Il y a à la fois, un manque d’information et un manque de mobilisation. Il est quand même incroyable que nous soyons toujours en 2019 avec une épidémie liée au virus du sida non contrôlée (...). On a trop banalisé le sida, on a l’impression que cette maladie a disparu. Je crois qu’à l’occasion du Sidaction, il est urgent de se mobiliser, le Sidaction a d’ailleurs contribué à faire avancer la recherche, à permettre cette innovation qu’est la PrEP – c’est une recherche française, maintenant recommandée par l’OMS (Organisation mondiale de la santé). On considère aujourd’hui qu’en France environ 15 000 personnes prennent la PrEP de façon régulière. Cela reste très insuffisant, au regard du nombre de personnes qui n’utilisent pas non plus le préservatif. La PrEP peut être une façon de se protéger si on n’utilise pas le préservatif. Le problème, c’est qu’il y a trop de personnes en France qui n’utilisent ni le préservatif, ni la PrEP. 

21% des 15-24 ans pensent encore que le Sida peut s’attraper par un simple baiser. On a l’impression que plus la recherche avance, plus il y a d’ignorance, comment faites-vous face à ce paradoxe ?

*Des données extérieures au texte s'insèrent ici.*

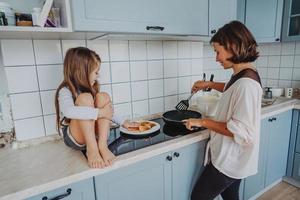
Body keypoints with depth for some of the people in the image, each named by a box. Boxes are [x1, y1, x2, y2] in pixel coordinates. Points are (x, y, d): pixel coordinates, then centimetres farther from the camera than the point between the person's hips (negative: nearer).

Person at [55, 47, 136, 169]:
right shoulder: (65, 91, -14)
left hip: (94, 133, 6)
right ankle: (91, 149, -31)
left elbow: (108, 109, 18)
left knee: (103, 97, -16)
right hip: (73, 138, -6)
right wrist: (100, 113, -35)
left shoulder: (91, 88, 7)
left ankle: (102, 145, -26)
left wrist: (122, 121, 14)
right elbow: (68, 111, -37)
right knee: (85, 98, -28)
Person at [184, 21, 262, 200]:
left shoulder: (246, 83, -28)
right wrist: (210, 84, 17)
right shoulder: (243, 75, 3)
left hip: (229, 160, -9)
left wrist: (203, 122, -23)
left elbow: (241, 131, -28)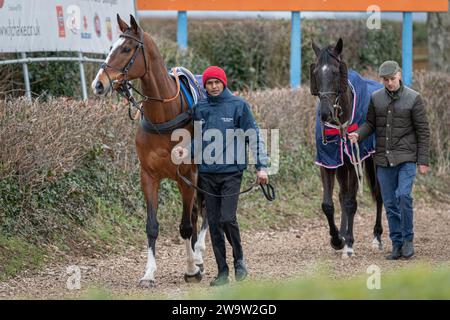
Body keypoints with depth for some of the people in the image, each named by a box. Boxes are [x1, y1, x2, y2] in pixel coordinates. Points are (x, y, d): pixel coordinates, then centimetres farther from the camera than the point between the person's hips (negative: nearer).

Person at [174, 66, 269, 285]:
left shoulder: (238, 105, -1)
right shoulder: (199, 109, 9)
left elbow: (254, 136, -1)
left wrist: (261, 166, -7)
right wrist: (187, 152, -3)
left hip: (231, 171, -4)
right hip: (207, 174, 4)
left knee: (228, 218, -14)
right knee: (214, 223, 4)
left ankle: (239, 259, 10)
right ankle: (222, 271, 10)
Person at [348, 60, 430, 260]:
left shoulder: (413, 98, -5)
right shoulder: (376, 98, 5)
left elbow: (423, 131, -4)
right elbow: (370, 124, 11)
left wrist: (423, 161, -8)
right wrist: (358, 134, -12)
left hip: (406, 158, -4)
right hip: (384, 160, 4)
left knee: (403, 195, -20)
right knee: (390, 204, 6)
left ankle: (408, 239, -4)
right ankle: (397, 245, 14)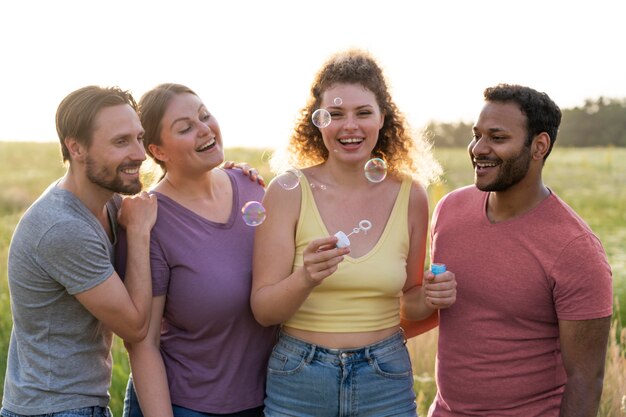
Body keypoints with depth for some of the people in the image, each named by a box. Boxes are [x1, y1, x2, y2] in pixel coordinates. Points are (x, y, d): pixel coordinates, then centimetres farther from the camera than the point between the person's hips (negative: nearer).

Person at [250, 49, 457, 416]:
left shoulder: (410, 195, -2)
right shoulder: (289, 191, -9)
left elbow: (407, 304, 9)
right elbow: (263, 310, -11)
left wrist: (430, 299, -11)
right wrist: (307, 278, -28)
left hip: (386, 384, 2)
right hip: (298, 384, -1)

Il est important d’informer le public que le fait d’être infecté par le sida est quelque chose de dramatique. Malgré les progrès réalisés pour le traitement de l’infection, vivre avec VIH reste très difficile au jour le jour, vous avez besoin d’un traitement à vie. Il n’y a pas pour l’instant de médicaments qui puissent guérir définitivement de cette infection, et il n’y a pas de vaccin contre le sida malheureusement même si les recherches progressent dans ce domaine. Il est donc vraiment essentiel de se protéger, il est essentiel aussi de se dépister, si on a eu des conduites à risques, notamment si on est un homme qui a des rapports sexuels avec des hommes, si on est originaire de pays de fortes endémies (Afrique sub-saharienne, Dom-Tom), si on a des partenaires multiples, de façon à éviter de transmettre la maladie à ses partenaires et de pouvoir bénéficier rapidement d’un traitement.